3月12日,中国科学院大连化学物理研究所张丽华团队在 Advanced Science 发文,研究建立了一种高通量蛋白异构体成像(HTPi)方法,结合MALDI MSI与区域特异性Top-down蛋白质组学,实现对组织切片中蛋白异构体的高分辨率成像和精准鉴定。

该方法成功揭示了小鼠大脑不同区域蛋白异构体的空间分布模式,并在阿尔茨海默症(AD)模型中发现14种与Aβ病理显著相关的差异蛋白异构体。

HTPi为研究脑组织的分子异质性和疾病机制提供了强有力的工具,并在生物标志物发现、疾病诊断等临床应用方面具有重要潜力。

5.(Nat Comm,IF:14.7)MEDUSA Search:高分辨质谱数据解析与有机反应发现

3月16日,俄罗斯科学院有机化学研究所的研究团队在 Nature Communications 发文,提出了一种基于机器学习(ML)的搜索引擎MEDUSA Search,用于分析超大规模(Tera-scale)高分辨质谱(HRMS)数据,以发现新化学反应。

MEDUSA Search结合同位素分布搜索算法和ML模型,实现了对存量实验数据的自动筛选与解析,从而降低实验需求,推动化学数据的再利用。研究借鉴了蛋白质组学和代谢组学等领域对HRMS数据的利用方式,成功发现多个新反应,包括Mizoroki-Heck反应中的heterocycle-vinyl coupling 过程,并通过实验验证了其可行性。

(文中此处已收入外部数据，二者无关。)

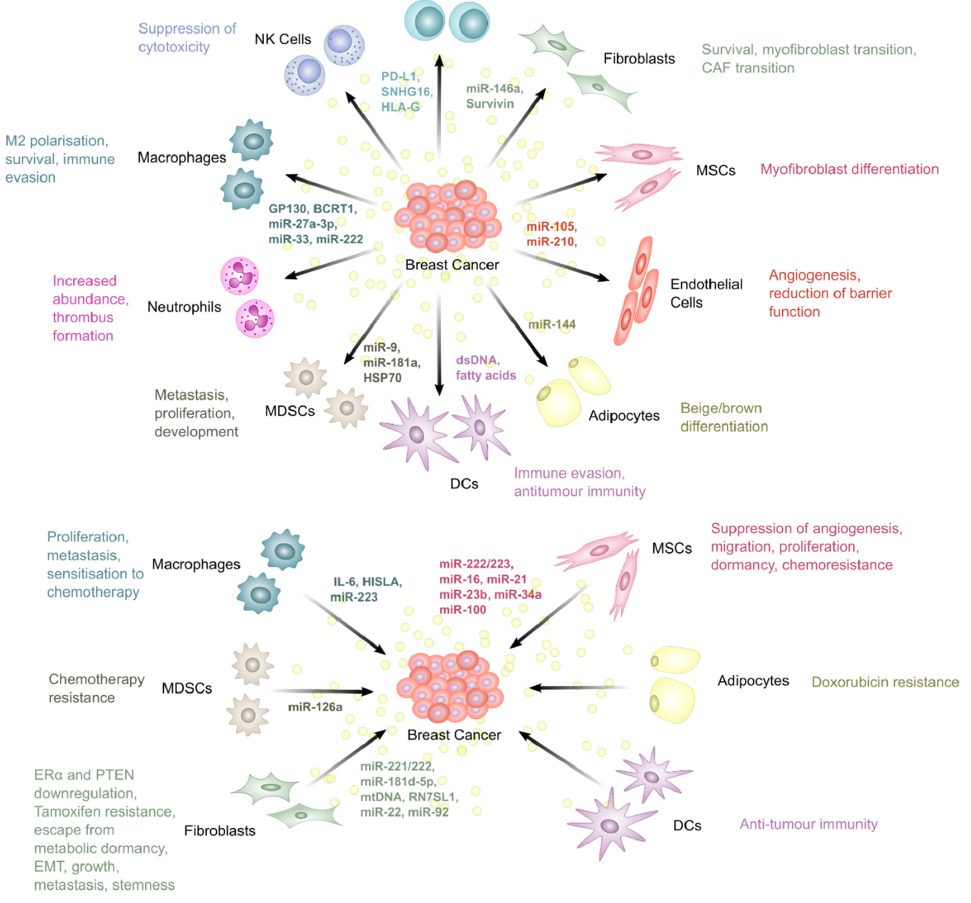
Figure 3. Bidirectional EV communication between BC and the TME. EVs from BC cells contain miRNA, DNA, lipid and protein cargo which is used to alter the behaviour of the TME, promoting therapy resistance. In turn, cells of the TME communicate via EVs which are taken up by BC cells to produce therapy resistance and more aggressive disease. (Abbreviations: BC, breast cancer; BCRT1, breast cancer related transcript 1; CAF, cancer-associated fibroblast; DC, dendritic cell; dsDNA, double-stranded DNA; EV, extracellular vesicle; GP130, glycoprotein 130; HISLA, HIF-1 α - stabilising long noncoding RNA; HLA-G, the human leukocyte antigen-G; HSP70, heat shock protein 70; IL-6, interleukin-6; MDSC, myeloid-derived suppressor cell; MSC, mesenchymal stem cell; NK, natural killer; PD-L1, programmed death-ligand 1; SNHG16, small nucleolar RNA host gene 16; TME, tumour microenvironment).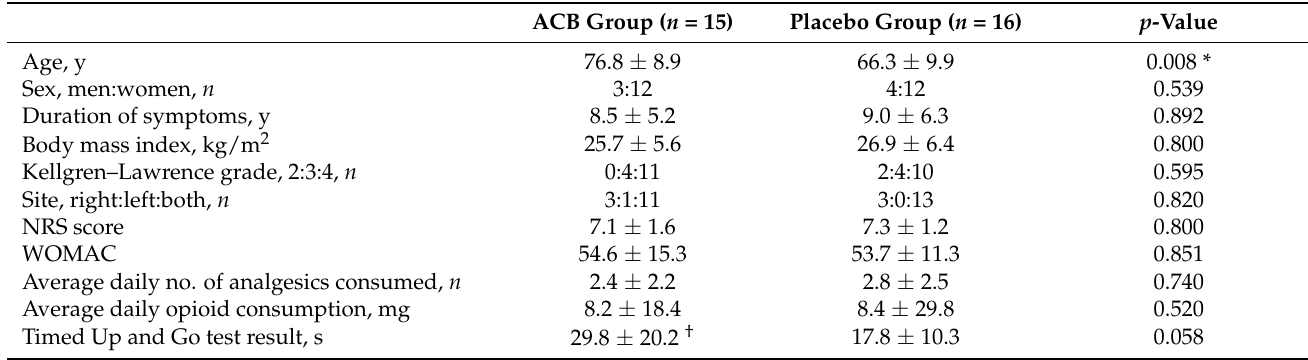
Figure 1. CONSORT flow diagram showing the progress of participants. ACB = adductor canal block. Table 1. Participants’ baseline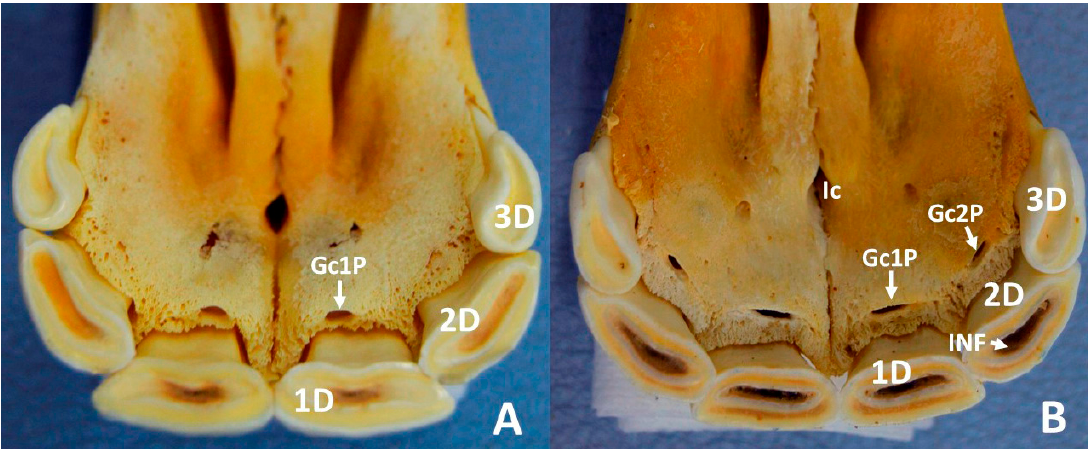
Figure 2. Ventral view of maxillary dental arcade, incisive part, of skull of group 1a ( A ) and of group 1d ( B ). 1D , right 1st deciduous incisor—501; 2D , right 2nd deciduous incisor—502; 3D , right 3rd deciduous incisor—503; Gc1P , gubernacular canal of right 1st permanent incisor—101; Gc2P , gubernacular canal of right 2nd permanent incisor—102; Ic , incisive canal; INF , infundibulum of the right 2nd deciduous incisor—502.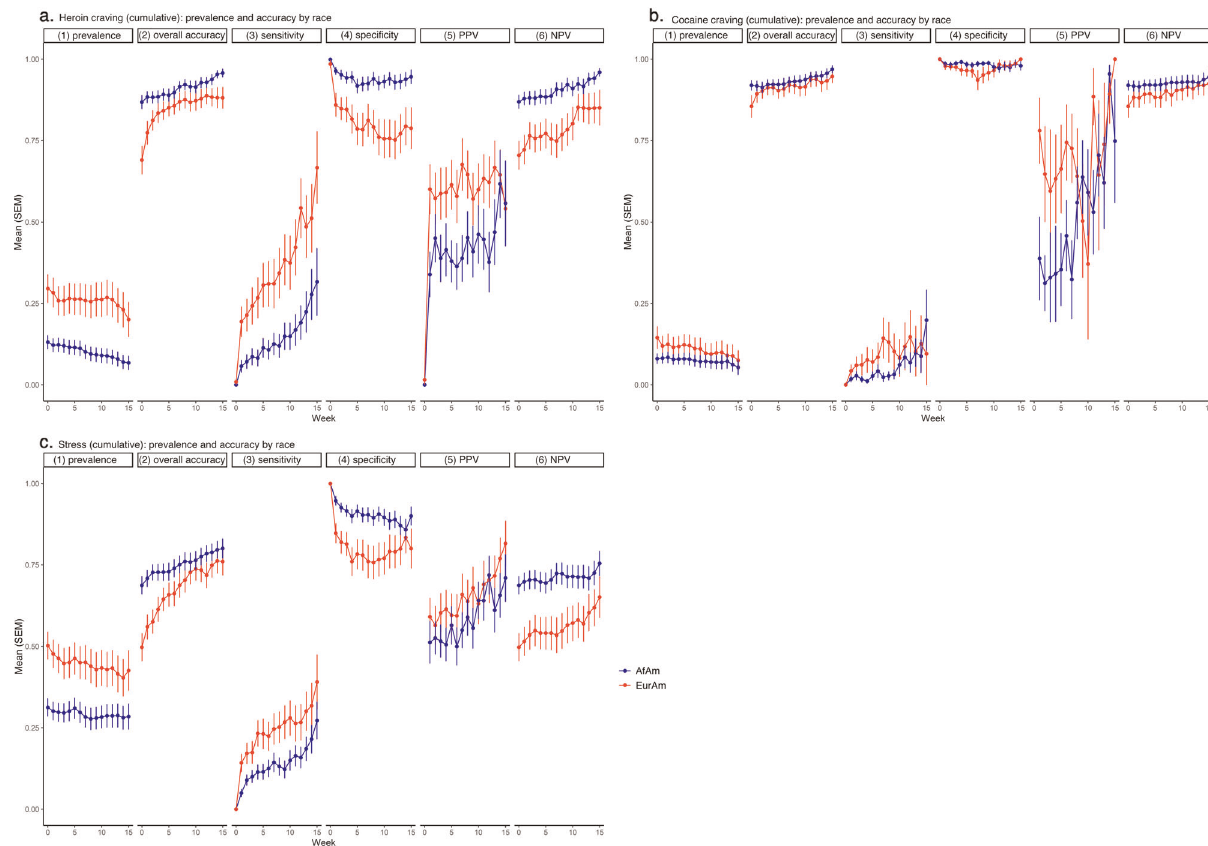
Fig. 5 Prediction accuracy (and prediction-target prevalence) per person per week, by race. a Heroin craving, b cocaine craving, and c stress. There were 120 African-American (AfAm) participants and 66 European-American (EurAm) participants. Details as in Fig.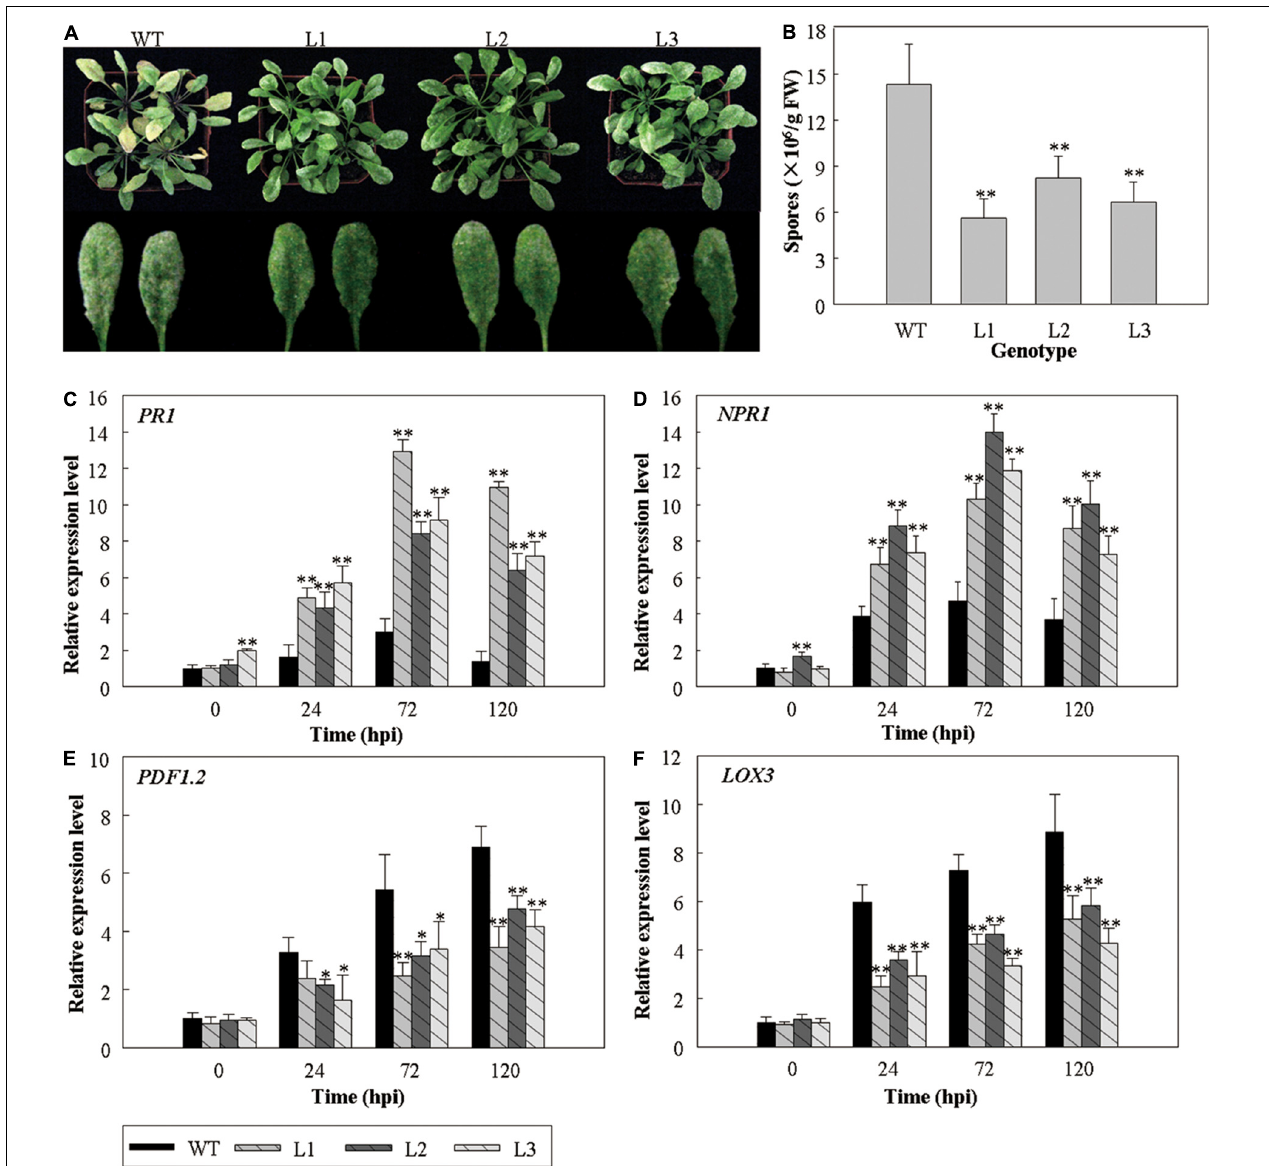
FIGURE 8 | The response of VlWRKY3 transgenic Arabidopsis thaliana to Golovinomyces cichoracearum inoculation. (A) The phenotype of transgenic and WT plants post infection for 5 days. (B) Bacteria numbers per gram of fresh leaf tissue 5 days post infection. (C–F) The relative expression levels of PR1 (C) , NPR1 (D) , PDF1.2 (E) and LOX3 (F) in WT and VlWRKY3 transgenic A. thaliana plants following G. cichoracearum infection. Relative gene expression levels were analyzed using quantitative RT-PCR. Bars represent the mean values ± SD of three independent experiments. Asterisks indicate statistical significance ( ∗ 0.01 < P <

这一研究为数据驱动的有机化学发现提供了新范式,助力绿色可持续化学的发展。

6.(Nat Comm,IF:14.7)Orbitrap Astral提升血浆N-糖蛋白组学检测深度与通量

3月13日,荷兰乌得勒支大学的研究团队在 Nature Communications 发文,评估了Orbitrap Astral质谱仪在血浆N-糖蛋白组分析中的性能,并开发了窄窗口数据非依赖性采集(nGlycoDIA) 方法。

通过优化糖肽富集、LC梯度和碰撞能量,该方法 在40 min内鉴定出3000+糖肽,覆盖181种糖蛋白,较DDA方法提高 50%。此外,nGlycoDIA可检测低丰度糖基化蛋白(如细胞因子),并在10 min内完成高通量分析,为临床糖蛋白组学、疾病标志物筛选和精准医学提供了新的技术手段。

7.(Nat Comm,IF:14.7)基于皮肤类器官的EV-A71感染研究及潜在抑制剂筛选

3月13日,北京协和医学院和国家蛋白质科学中心(北京)的研究团队在 Nature Communications 发表研究,利用人诱导多能干细胞(hiPSC)衍生的皮肤类器官(hiPSC-SOs)作为EV-A71病毒感染模型,并结合蛋白质组学和单细胞RNA测序(scRNA-seq)分析病毒对不同皮肤细胞类型的影响。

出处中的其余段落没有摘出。